#### TASK TO COMPLETE
Before printing, remove every picture; then print the lines below exactly, from the first line through the line containing "11: (62, 101)".

#### RAW DATA

+++++

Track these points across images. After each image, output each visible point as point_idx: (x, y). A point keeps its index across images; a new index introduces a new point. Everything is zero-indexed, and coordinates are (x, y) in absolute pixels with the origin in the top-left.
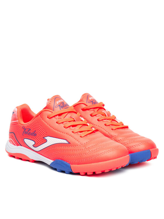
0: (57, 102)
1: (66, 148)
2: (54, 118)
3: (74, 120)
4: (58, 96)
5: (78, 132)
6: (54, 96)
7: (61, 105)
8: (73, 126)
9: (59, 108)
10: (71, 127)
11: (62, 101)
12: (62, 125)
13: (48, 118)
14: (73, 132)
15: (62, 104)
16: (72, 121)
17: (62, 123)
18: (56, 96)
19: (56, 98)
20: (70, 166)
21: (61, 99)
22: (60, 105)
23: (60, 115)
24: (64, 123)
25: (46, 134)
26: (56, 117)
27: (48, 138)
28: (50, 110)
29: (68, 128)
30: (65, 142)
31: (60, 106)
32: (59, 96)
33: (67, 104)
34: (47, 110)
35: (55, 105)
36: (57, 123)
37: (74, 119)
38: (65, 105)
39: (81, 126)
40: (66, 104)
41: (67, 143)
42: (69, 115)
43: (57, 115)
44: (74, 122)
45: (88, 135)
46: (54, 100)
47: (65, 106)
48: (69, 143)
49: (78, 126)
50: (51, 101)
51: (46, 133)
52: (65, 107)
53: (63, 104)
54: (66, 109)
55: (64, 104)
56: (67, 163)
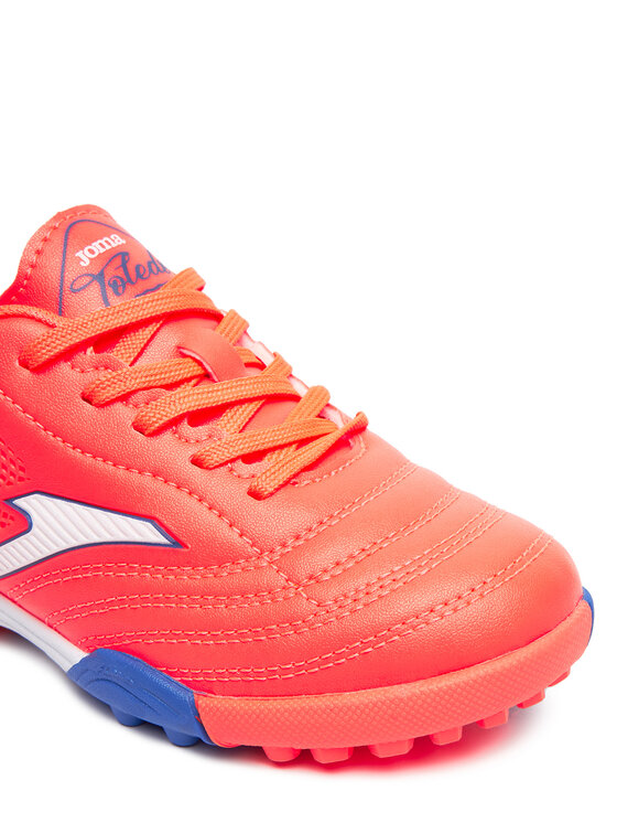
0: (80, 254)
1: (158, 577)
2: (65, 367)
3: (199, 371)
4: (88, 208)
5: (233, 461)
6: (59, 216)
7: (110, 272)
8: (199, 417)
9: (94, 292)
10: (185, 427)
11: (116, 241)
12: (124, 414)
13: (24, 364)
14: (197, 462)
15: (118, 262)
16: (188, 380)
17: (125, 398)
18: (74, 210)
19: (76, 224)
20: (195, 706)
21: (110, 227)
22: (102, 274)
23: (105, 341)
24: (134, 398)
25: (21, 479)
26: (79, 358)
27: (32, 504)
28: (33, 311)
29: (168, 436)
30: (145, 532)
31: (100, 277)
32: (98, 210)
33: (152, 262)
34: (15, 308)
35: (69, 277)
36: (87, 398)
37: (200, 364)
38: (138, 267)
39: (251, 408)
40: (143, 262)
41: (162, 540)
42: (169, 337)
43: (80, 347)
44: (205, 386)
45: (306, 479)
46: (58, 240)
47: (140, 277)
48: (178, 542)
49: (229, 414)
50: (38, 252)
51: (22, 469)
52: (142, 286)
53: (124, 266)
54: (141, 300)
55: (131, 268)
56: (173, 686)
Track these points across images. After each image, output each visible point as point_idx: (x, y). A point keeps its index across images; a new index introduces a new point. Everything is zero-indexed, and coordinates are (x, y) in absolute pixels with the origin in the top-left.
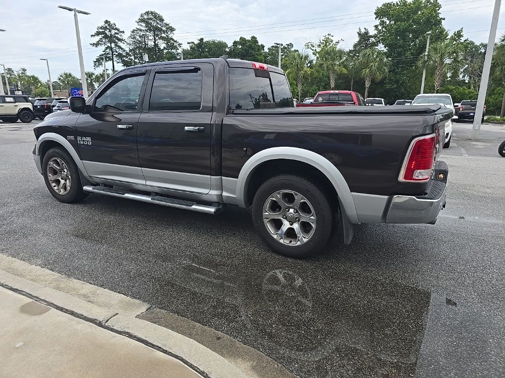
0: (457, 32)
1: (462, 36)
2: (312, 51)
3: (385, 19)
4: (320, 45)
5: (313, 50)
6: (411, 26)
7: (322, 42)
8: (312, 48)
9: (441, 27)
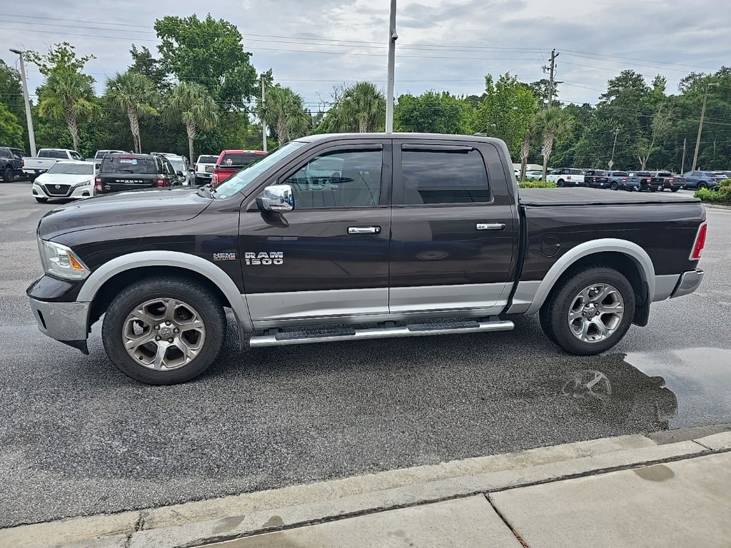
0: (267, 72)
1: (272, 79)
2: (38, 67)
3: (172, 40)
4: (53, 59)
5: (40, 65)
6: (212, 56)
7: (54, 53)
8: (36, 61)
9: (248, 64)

+++++

#### TASK OUTPUT
Track these points across images. After each image, output each visible point as point_idx: (x, y). A point keeps its index across images; a new index introduces a new point. Everything is zero-indexed, and coordinates are (x, y) in absolute pixels with the origin in the top-left.
0: (57, 102)
1: (66, 148)
2: (54, 118)
3: (74, 120)
4: (58, 96)
5: (78, 132)
6: (54, 96)
7: (61, 105)
8: (73, 126)
9: (59, 108)
10: (71, 127)
11: (62, 101)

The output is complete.